▶ _PROBLEM_: Reproduce the text of each item below line for line, keeping every character, space and line break unchanged.

▶ _RECORDS TO USE_:
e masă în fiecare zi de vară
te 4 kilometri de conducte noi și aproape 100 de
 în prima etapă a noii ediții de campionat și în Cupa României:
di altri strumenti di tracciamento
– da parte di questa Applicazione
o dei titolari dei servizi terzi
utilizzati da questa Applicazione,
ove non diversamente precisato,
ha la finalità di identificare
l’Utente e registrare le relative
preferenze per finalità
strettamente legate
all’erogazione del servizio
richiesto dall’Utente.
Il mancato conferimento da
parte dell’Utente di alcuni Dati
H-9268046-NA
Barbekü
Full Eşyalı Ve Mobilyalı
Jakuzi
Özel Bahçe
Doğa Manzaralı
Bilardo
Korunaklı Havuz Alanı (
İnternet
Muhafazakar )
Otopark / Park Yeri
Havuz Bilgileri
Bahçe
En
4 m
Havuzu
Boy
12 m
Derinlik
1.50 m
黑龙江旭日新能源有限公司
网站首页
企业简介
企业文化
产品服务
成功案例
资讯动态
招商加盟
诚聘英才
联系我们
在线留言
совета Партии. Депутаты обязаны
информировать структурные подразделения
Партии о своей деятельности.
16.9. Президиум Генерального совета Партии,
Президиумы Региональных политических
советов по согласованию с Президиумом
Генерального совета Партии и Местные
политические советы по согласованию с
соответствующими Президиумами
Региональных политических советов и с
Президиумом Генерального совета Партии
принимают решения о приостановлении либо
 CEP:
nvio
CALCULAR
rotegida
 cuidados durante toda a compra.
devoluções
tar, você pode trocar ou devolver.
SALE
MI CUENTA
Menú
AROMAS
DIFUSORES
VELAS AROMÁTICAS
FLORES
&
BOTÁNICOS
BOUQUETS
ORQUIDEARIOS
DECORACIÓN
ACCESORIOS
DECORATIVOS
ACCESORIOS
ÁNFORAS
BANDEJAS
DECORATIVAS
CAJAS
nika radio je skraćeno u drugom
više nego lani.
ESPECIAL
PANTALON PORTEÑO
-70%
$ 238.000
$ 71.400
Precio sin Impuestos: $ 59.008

▶ _OUTPUT OF THE TASK_:
e masă în fiecare zi de vară
te 4 kilometri de conducte noi și aproape 100 de
 în prima etapă a noii ediții de campionat și în Cupa României:
di altri strumenti di tracciamento
– da parte di questa Applicazione
o dei titolari dei servizi terzi
utilizzati da questa Applicazione,
ove non diversamente precisato,
ha la finalità di identificare
l’Utente e registrare le relative
preferenze per finalità
strettamente legate
all’erogazione del servizio
richiesto dall’Utente.
Il mancato conferimento da
parte dell’Utente di alcuni Dati
H-9268046-NA
Barbekü
Full Eşyalı Ve Mobilyalı
Jakuzi
Özel Bahçe
Doğa Manzaralı
Bilardo
Korunaklı Havuz Alanı (
İnternet
Muhafazakar )
Otopark / Park Yeri
Havuz Bilgileri
Bahçe
En
4 m
Havuzu
Boy
12 m
Derinlik
1.50 m
黑龙江旭日新能源有限公司
网站首页
企业简介
企业文化
产品服务
成功案例
资讯动态
招商加盟
诚聘英才
联系我们
在线留言
совета Партии. Депутаты обязаны
информировать структурные подразделения
Партии о своей деятельности.
16.9. Президиум Генерального совета Партии,
Президиумы Региональных политических
советов по согласованию с Президиумом
Генерального совета Партии и Местные
политические советы по согласованию с
соответствующими Президиумами
Региональных политических советов и с
Президиумом Генерального совета Партии
принимают решения о приостановлении либо
 CEP:
nvio
CALCULAR
rotegida
 cuidados durante toda a compra.
devoluções
tar, você pode trocar ou devolver.
SALE
MI CUENTA
Menú
AROMAS
DIFUSORES
VELAS AROMÁTICAS
FLORES
&
BOTÁNICOS
BOUQUETS
ORQUIDEARIOS
DECORACIÓN
ACCESORIOS
DECORATIVOS
ACCESORIOS
ÁNFORAS
BANDEJAS
DECORATIVAS
CAJAS
nika radio je skraćeno u drugom
više nego lani.
ESPECIAL
PANTALON PORTEÑO
-70%
$ 238.000
$ 71.400
Precio sin Impuestos: $ 59.008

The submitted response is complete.